夫の信好(40歳)と妻の紗弓(35歳)が交互に語り手となる、10編。
映写技師をしていた信好は夢をあきらめきれず、定職にもつかずに収入が不安定。
看護師の紗弓は、親から信好との関係に反対されながらも結婚し、家計を支える。
1組の夫婦の日々の生活と、それをとりまく人々それぞれの関係性が描かれている。
「ふたりぐらし」の感想
まず感じたのは、「ふたりぐらし」をしたことがなかった10代の頃にこの本に出会っていても、今のように物語の中にすっと入っていくことはできなかっただろうな、ということです。
共感することなど出来ず、どういうことだろう?となっていたと思います。
「ふたりぐらし」は、相手のことも考えるわけなので、言い訳をするために嘘をついたりもするわけです。
作中の信好や紗弓の発言に対して、自問自答してしまう箇所が多々ありました。
これは私にとって新しい読み方でした。今までにはない読み進め方です。
メモを取るでもなく、言葉の意味を調べるでもなくページをめくる手をとめてしまいました。
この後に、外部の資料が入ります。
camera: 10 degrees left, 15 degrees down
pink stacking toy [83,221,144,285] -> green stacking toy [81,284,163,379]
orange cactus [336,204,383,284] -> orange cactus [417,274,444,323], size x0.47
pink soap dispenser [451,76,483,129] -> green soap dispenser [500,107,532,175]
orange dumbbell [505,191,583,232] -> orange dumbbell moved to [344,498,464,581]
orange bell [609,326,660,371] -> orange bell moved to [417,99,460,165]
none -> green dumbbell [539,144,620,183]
なんだか、今の自分と向き合うことが出来たような気がしました。
と同時に、他人の思いももっと汲み取らねば…と、珍しく反省(すぐ忘れるけど・笑)。
私が特に印象に残ったのは2話目の「家族旅行」でした。
悪気なく、なんでも思ったことを口にしてしまう母親と、その言葉に傷つき戸惑う娘の紗弓。
紗弓が父と母と3人で旅行に行く、というストーリー。
母親の言動にヒヤッとしてしつつ、父親の優しさよ…。
世の中に、こんなに出来た父親がいるのかと思いました・笑。
達観しているかのようにみえた父親の本音が垣間見え、温かい気持ちになりました。
夫婦のかたちの描き方が、しみわたる作品でした。
夫婦だけではなく、親子、男女、近所、実家との関係性についても考えさせられました。
「ふたりぐらし」を読んだきっかけはラジオ番組
この本「ふたりぐらし」を読んでみようと思ったきっかけは、NHKのラジオ番組でゲストの方が勧めていたからでした。
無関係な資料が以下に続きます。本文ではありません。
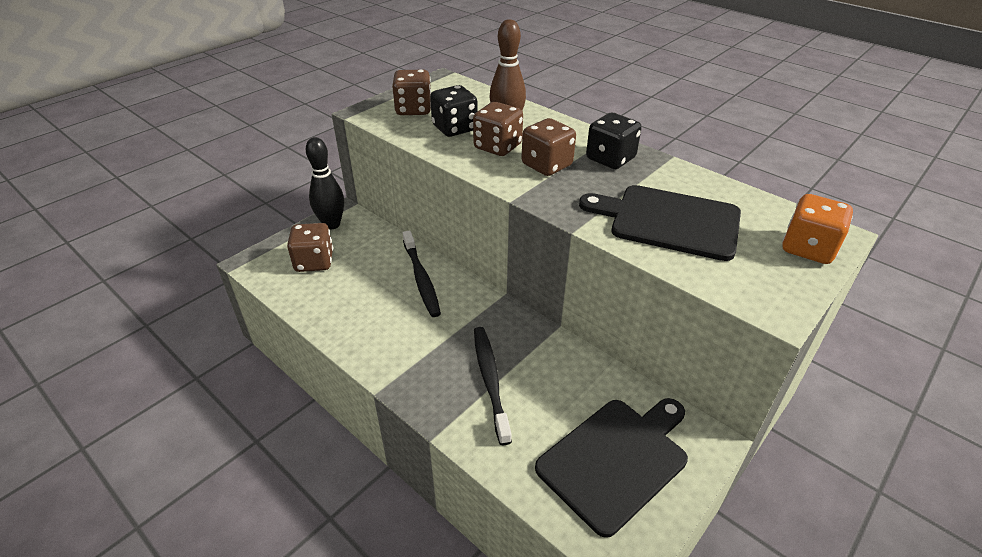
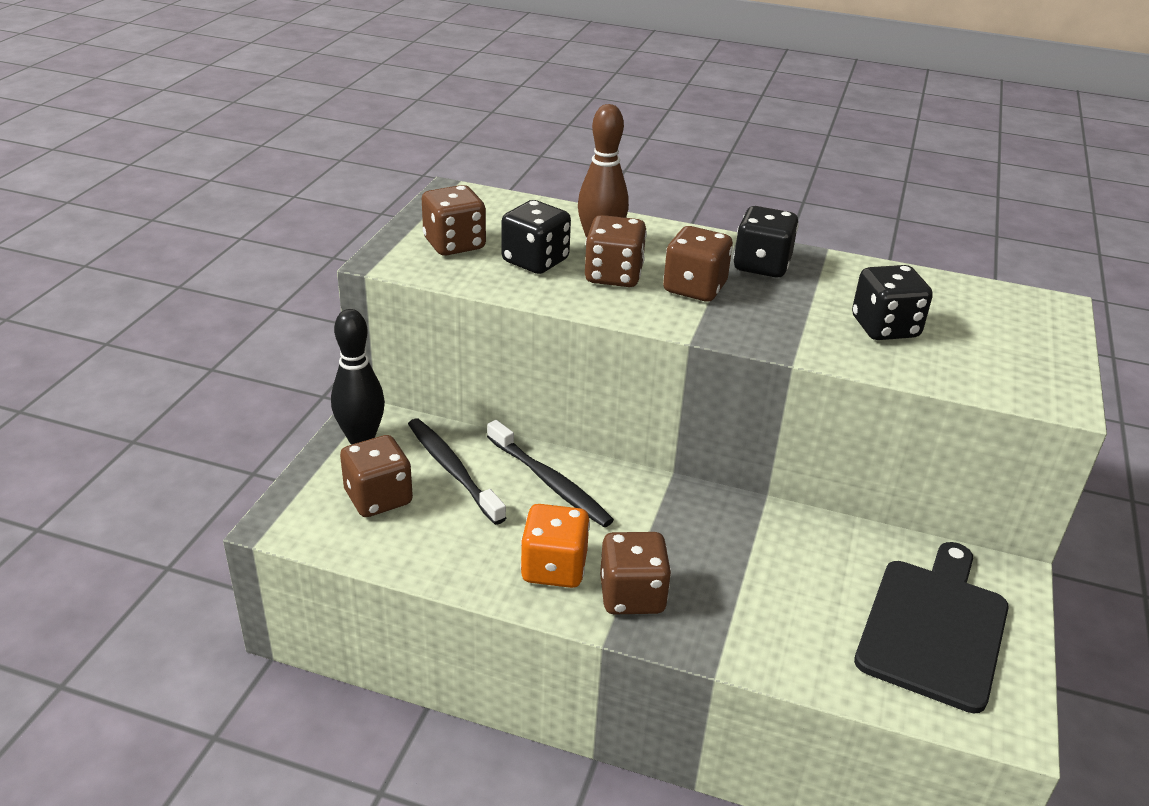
camera: 25 degrees left, 5 degrees down
black toothbrush [474,327,512,445] -> black toothbrush moved to [408,418,506,525]
black cutting board [579,185,741,261] -> black dice [852,265,933,340]
orange dice [783,194,853,264] -> orange dice moved to [520,504,590,588]
none -> brown dice [600,532,671,614]

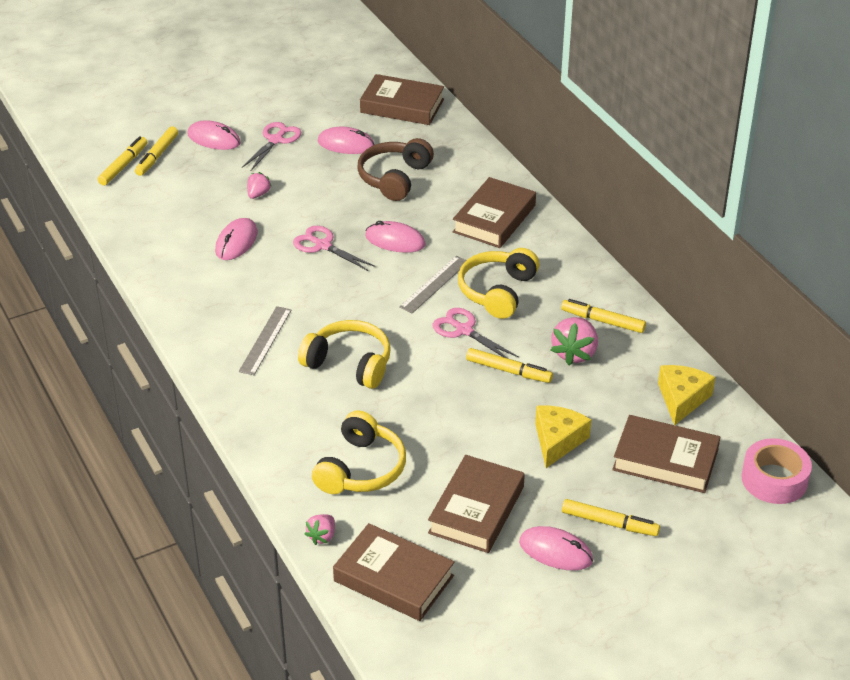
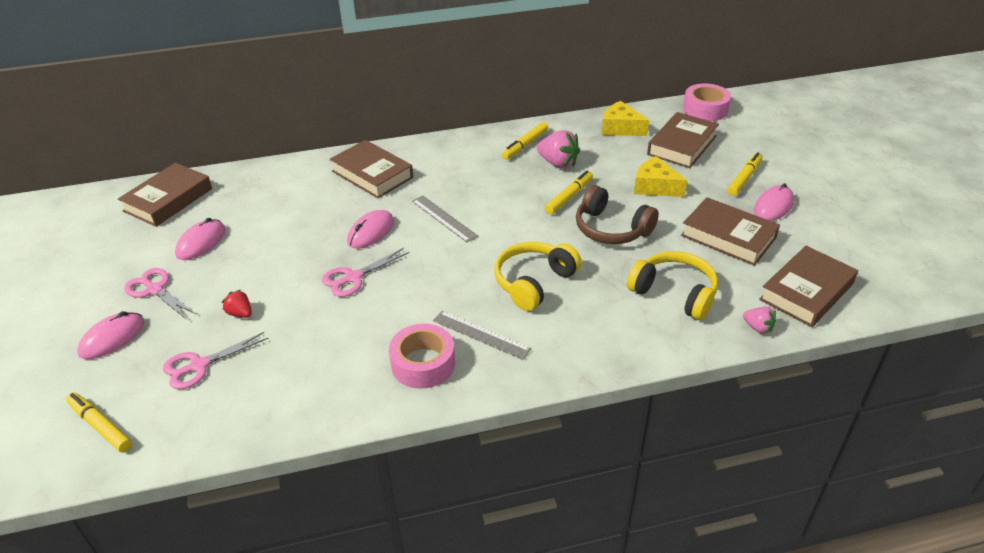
camera: 75 degrees left, 0 degrees up
yellow marker [135,126,178,176] -> none
pink mouse [215,218,258,260] -> none
pink strawberry [247,172,271,199] -> red strawberry [222,290,252,318]
brown headphones [357,138,434,201] -> brown headphones moved to [576,185,659,244]
pink scissors [433,308,519,358] -> pink scissors moved to [163,332,269,389]
yellow headphones [458,248,539,319] -> none
none -> pink tape [389,324,455,389]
本のページをめくったところで「短編集」だったのね、と。
そういえば、そんなことを言っていたような気も、しなくもない…!
というのも、この本が番組内で紹介されたのは去年の出来事。
ラジオ番組で紹介されていて、これは読んでみよう!となった本は、とりあえずメモしておき、後日本屋さんでチェックするのが日課になっています。
この「ふたりぐらし」もその中の一冊で、手に入れたのは早かったのですが、なかなか手にとることなく所謂「積読(つんどく)」本。
というのも、桜木紫乃さんの本を読んだことがなかったからです。
積読本の中から読む本を決めるとき、つい読んだことのある作家さんの本を選んでしまうんですよね。
特に、好きな作家さんの作品はいち早く読みたい。(←読むのが遅くなってしまった言い訳。)
さあて、次はどの本に手を伸ばそうかな、と悩むのもまた楽しい時間なんですけどね。
最後に
桜木紫乃さん…彼女の作品は、本屋さんでよく見かけていましたが、なんで今まで手に取らなかったのだろう!と少し後悔してしまうほど面白い話を描く方ですね。
はじめて読む作品が面白いと、次の作品にもつながりますよね。
もっと彼女の本を読んでみたくなりました。
今回の舞台は北海道でしたが、行ったことのない土地の風土や街の感じに触れることが出来るのも、読書の楽しみですよね。
普段読むことの多いミステリーの要素があるわけでもなく、何か衝撃的な事件が起こるわけでもないのですが、あっという間に読んでしまいました。
いい本だったな~、お勧めしてくれた書店員の方に感謝です。